Holly Richardson: Give yourself permission to dream

(Photo Courtesy Holly Richardson)

I love, love, love the fall. I love the cooler weather, I'm immensely grateful the heat of the summer is over, I love the return to a more structured routine (even though spontaneity is fun too), I love the smells, I love the colors and I especially love the renewed goal-setting that is inspired by dropping temperatures.

January, of course, is the most common goal-setting time of the year, but it is definitely not the only time. Around New Year’s, I wrote about SMART goals and vision boards. They are great tools for structuring the goal-setting process or, rather, the goal-achieving process. But, they are just tools. They start with the assumption that there are goals you want to achieve, dreams you want to see come to fruition.

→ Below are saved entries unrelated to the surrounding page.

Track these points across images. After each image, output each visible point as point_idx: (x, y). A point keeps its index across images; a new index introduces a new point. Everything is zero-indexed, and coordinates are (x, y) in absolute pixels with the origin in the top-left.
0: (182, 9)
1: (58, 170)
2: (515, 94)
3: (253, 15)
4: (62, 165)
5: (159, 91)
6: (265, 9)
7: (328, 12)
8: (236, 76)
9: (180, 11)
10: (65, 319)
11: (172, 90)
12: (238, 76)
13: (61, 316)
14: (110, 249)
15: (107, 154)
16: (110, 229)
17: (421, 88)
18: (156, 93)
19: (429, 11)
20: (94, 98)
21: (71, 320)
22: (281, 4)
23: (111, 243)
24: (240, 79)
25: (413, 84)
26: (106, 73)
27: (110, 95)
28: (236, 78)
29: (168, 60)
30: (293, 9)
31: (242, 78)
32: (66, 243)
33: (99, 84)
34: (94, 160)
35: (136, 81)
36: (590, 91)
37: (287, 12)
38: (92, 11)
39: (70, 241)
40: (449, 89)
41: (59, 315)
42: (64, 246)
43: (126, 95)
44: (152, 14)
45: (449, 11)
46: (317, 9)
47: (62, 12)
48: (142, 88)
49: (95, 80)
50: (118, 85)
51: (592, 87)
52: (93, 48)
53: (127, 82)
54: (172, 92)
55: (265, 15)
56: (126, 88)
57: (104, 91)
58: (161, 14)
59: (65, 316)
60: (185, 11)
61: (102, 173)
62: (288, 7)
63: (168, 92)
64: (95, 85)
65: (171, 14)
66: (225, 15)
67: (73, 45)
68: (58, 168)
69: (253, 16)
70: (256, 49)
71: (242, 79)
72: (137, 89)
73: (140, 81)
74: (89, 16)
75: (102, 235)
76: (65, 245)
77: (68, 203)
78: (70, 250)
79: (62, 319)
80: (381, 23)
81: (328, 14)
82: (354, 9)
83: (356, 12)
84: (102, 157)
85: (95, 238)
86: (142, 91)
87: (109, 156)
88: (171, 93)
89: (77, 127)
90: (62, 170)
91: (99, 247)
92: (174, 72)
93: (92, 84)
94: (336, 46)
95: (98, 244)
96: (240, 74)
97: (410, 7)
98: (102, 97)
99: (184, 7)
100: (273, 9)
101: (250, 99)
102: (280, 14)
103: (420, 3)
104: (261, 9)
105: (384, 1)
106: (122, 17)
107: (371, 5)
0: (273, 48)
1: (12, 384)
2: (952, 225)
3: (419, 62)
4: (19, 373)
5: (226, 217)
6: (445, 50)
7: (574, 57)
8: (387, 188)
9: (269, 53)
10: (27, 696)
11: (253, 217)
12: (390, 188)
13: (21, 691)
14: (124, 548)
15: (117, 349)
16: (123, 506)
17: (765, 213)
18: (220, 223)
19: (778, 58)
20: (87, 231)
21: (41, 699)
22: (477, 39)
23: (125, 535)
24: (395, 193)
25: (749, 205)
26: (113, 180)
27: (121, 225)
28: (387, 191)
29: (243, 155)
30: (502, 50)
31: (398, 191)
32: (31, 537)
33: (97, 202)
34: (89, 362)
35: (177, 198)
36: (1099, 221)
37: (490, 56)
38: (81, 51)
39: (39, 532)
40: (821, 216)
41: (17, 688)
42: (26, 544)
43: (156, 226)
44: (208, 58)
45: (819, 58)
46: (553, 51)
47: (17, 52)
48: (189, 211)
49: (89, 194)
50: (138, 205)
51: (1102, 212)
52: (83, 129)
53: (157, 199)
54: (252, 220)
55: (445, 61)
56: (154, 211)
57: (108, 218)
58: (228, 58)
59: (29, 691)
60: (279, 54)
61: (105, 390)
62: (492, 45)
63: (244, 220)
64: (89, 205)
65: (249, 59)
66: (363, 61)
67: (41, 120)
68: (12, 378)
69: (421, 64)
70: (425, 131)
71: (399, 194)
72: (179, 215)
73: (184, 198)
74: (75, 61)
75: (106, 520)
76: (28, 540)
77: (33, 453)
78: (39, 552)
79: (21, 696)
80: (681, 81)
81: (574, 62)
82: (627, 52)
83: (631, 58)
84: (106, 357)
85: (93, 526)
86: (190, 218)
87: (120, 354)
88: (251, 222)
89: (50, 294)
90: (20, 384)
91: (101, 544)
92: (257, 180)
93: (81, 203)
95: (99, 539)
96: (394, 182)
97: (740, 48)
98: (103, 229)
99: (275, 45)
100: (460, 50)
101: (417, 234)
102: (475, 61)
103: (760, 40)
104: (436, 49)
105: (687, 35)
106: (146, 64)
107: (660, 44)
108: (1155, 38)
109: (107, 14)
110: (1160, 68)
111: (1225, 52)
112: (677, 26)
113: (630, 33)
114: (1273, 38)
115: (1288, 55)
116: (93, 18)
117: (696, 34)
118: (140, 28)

I spoke recently at an event with young women and their female leaders and I asked them to share a stretch goal for themselves, something they wanted to accomplish in the next five years. All of the young women could think of at least one thing they wanted to pursue, but some of the adult women struggled to think of a personal goal or dream. They could think of family goals and aspirational goals for their children, but they could not think of or remember something they aspired to individually.

They are not alone. Whitney Johnson, author of “Dare, Dream, Do” wrote: “To my surprise, when I asked women what they dreamed of doing, many responded, ‘I don’t have a dream’ or ‘I don’t know that my dreams are within reach.’ Many felt that it wasn’t their privilege to dream. This concerned me. These were highly educated, eminently capable women who are the bedrock of our society.”

“Through dreaming,” Johnson continues, “we can find our voice and know who we are. When we have a clear sense of identity, we can make things happen and act on the world; we can then speak the words that make our dreams become a reality.”

Running a household, especially with kids at home, is intense and it costs. It costs in time, money, energy and emotional labor. It can feel like spinning a hundred plates at once, hoping that when a plate does drop, it’s not one of the most important ones. It’s easy to get bogged down in the minutiae of the day-to-day, setting small, short-term goals that focus on the immediate future. “Drop off dry cleaning.” “Buy birthday presents for Jonny.” “Attend parent-teacher conferences.”

I did a quick Google search for “Mom goal setting” and what I found was not a focus on individual dreams, but lists of suggested goals that detailed ways to run a household, manage the kids and their schedules, get dinner on the table “on time” and tossed in almost haphazardly, a mention or two of “self care.”

While it’s great to want to get your kids to soccer practice on time and use your crockpot more, there’s a bigger world out there just waiting for you to dream, then dare to go and do that thing which simultaneously scares you and makes your heart sing.

Dreaming can be scary, I get it. It’s way too easy to talk ourselves out of wanting what we want — or even thinking we have the privilege to dream. It takes time to dream. It takes emotional energy to dream. Kids benefit from seeing parents who pursue their dreams, outside of family care taking.

I always wanted to be a mom — you could say that was a huge dream of mine. I’ve been blessed to live that dream for more than 30 years. But, it’s not the only dream I have, nor was it the only one I had even with a house full of little kids. (Although some months my “goal” was to shave both legs in the shower and there were times I couldn’t even do that!)

Too often we overestimate what we can get done in a week but underestimate what we can accomplish in a year. When John Grisham wrote his first novel, he could barely carve out time to write one page per day. It took him two years to finish that novel, but by chipping away at it day by day by day, he brought that book to market.

I am not advocating that you quit your job and leave your family while you go to meditate in Nepal. I am advocating that you give yourself permission to dream and then start taking steps towards that dream. Who cares if it takes five years to reach that dream? Ten years? That time will go by whether you pursue your dream or not.

Walt Disney said “All our dreams can come true, if we have the courage to pursue them.” But first, we have to dream them.

Holly Richardson, a regular contributor to The Salt Lake Tribune, just started pursuing a new “stretch” dream of earning a Ph.D. in political science. It’s terrifying and thrilling at the same time.